(Transcribed page contents)
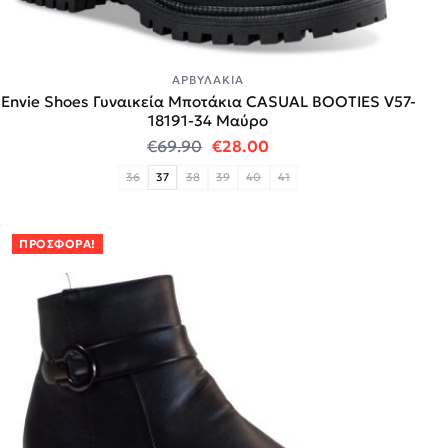
ΑΡΒΥΛΆΚΙΑ
Envie Shoes Γυναικεία Μποτάκια CASUAL BOOTIES V57-
18191-34 Μαύρο
Original price was: €69.90.
Η τρέχουσα τιμή είναι:
€
69.90
€
28.00
36
37
38
39
40
41
ΠΡΟΣΦΟΡΆ!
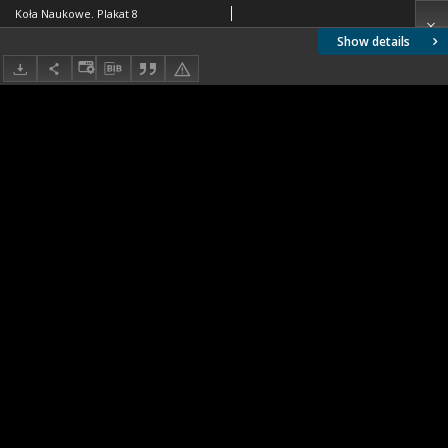
Koła Naukowe. Plakat 8
Show details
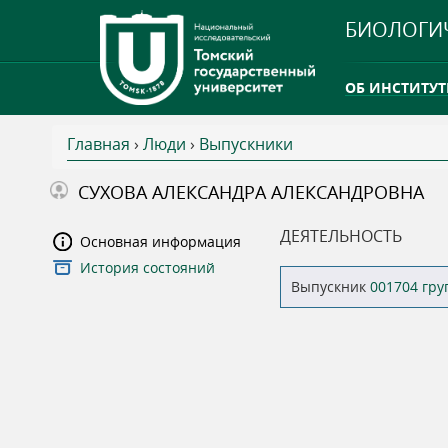
БИОЛОГИ
ОБ ИНСТИТУТ
Главная
›
Люди
›
Выпускники
INTERNATION
В
СУХОВА АЛЕКСАНДРА АЛЕКСАНДРОВНА
ТГУ ОТКРЫЛ 
ы
ДЕЯТЕЛЬНОСТЬ
Основная информация
INTERNATION
История состояний
з
Выпускник
001704 гр
д
е
с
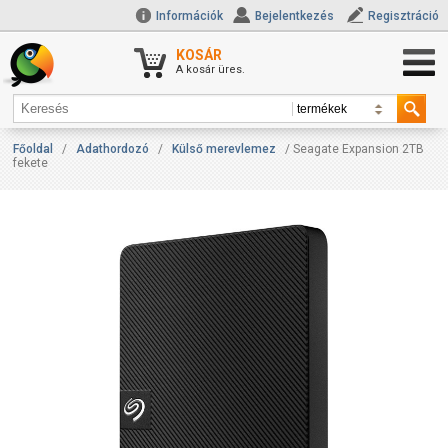
Információk
Bejelentkezés
Regisztráció
KOSÁR
A kosár üres.
Főoldal
/
Adathordozó
/
Külső merevlemez
/ Seagate Expansion 2TB
fekete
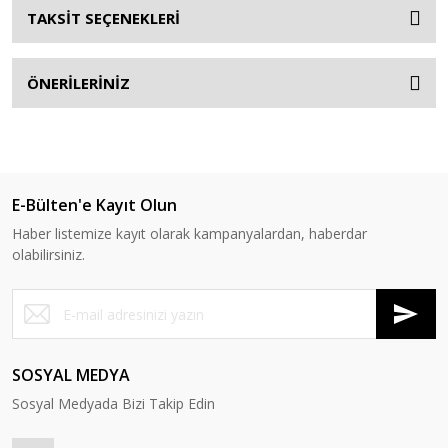
TAKSİT SEÇENEKLERİ
ÖNERİLERİNİZ
E-Bülten'e Kayıt Olun
Haber listemize kayıt olarak kampanyalardan, haberdar
olabilirsiniz.
SOSYAL MEDYA
Sosyal Medyada Bizi Takip Edin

- _EXERCISE DETAILS_: The response should be an exact copy of the lines from the one with "olabilirsiniz." through the end of the data, with no other text.

- _TASK ANSWER_:
olabilirsiniz.
SOSYAL MEDYA
Sosyal Medyada Bizi Takip Edin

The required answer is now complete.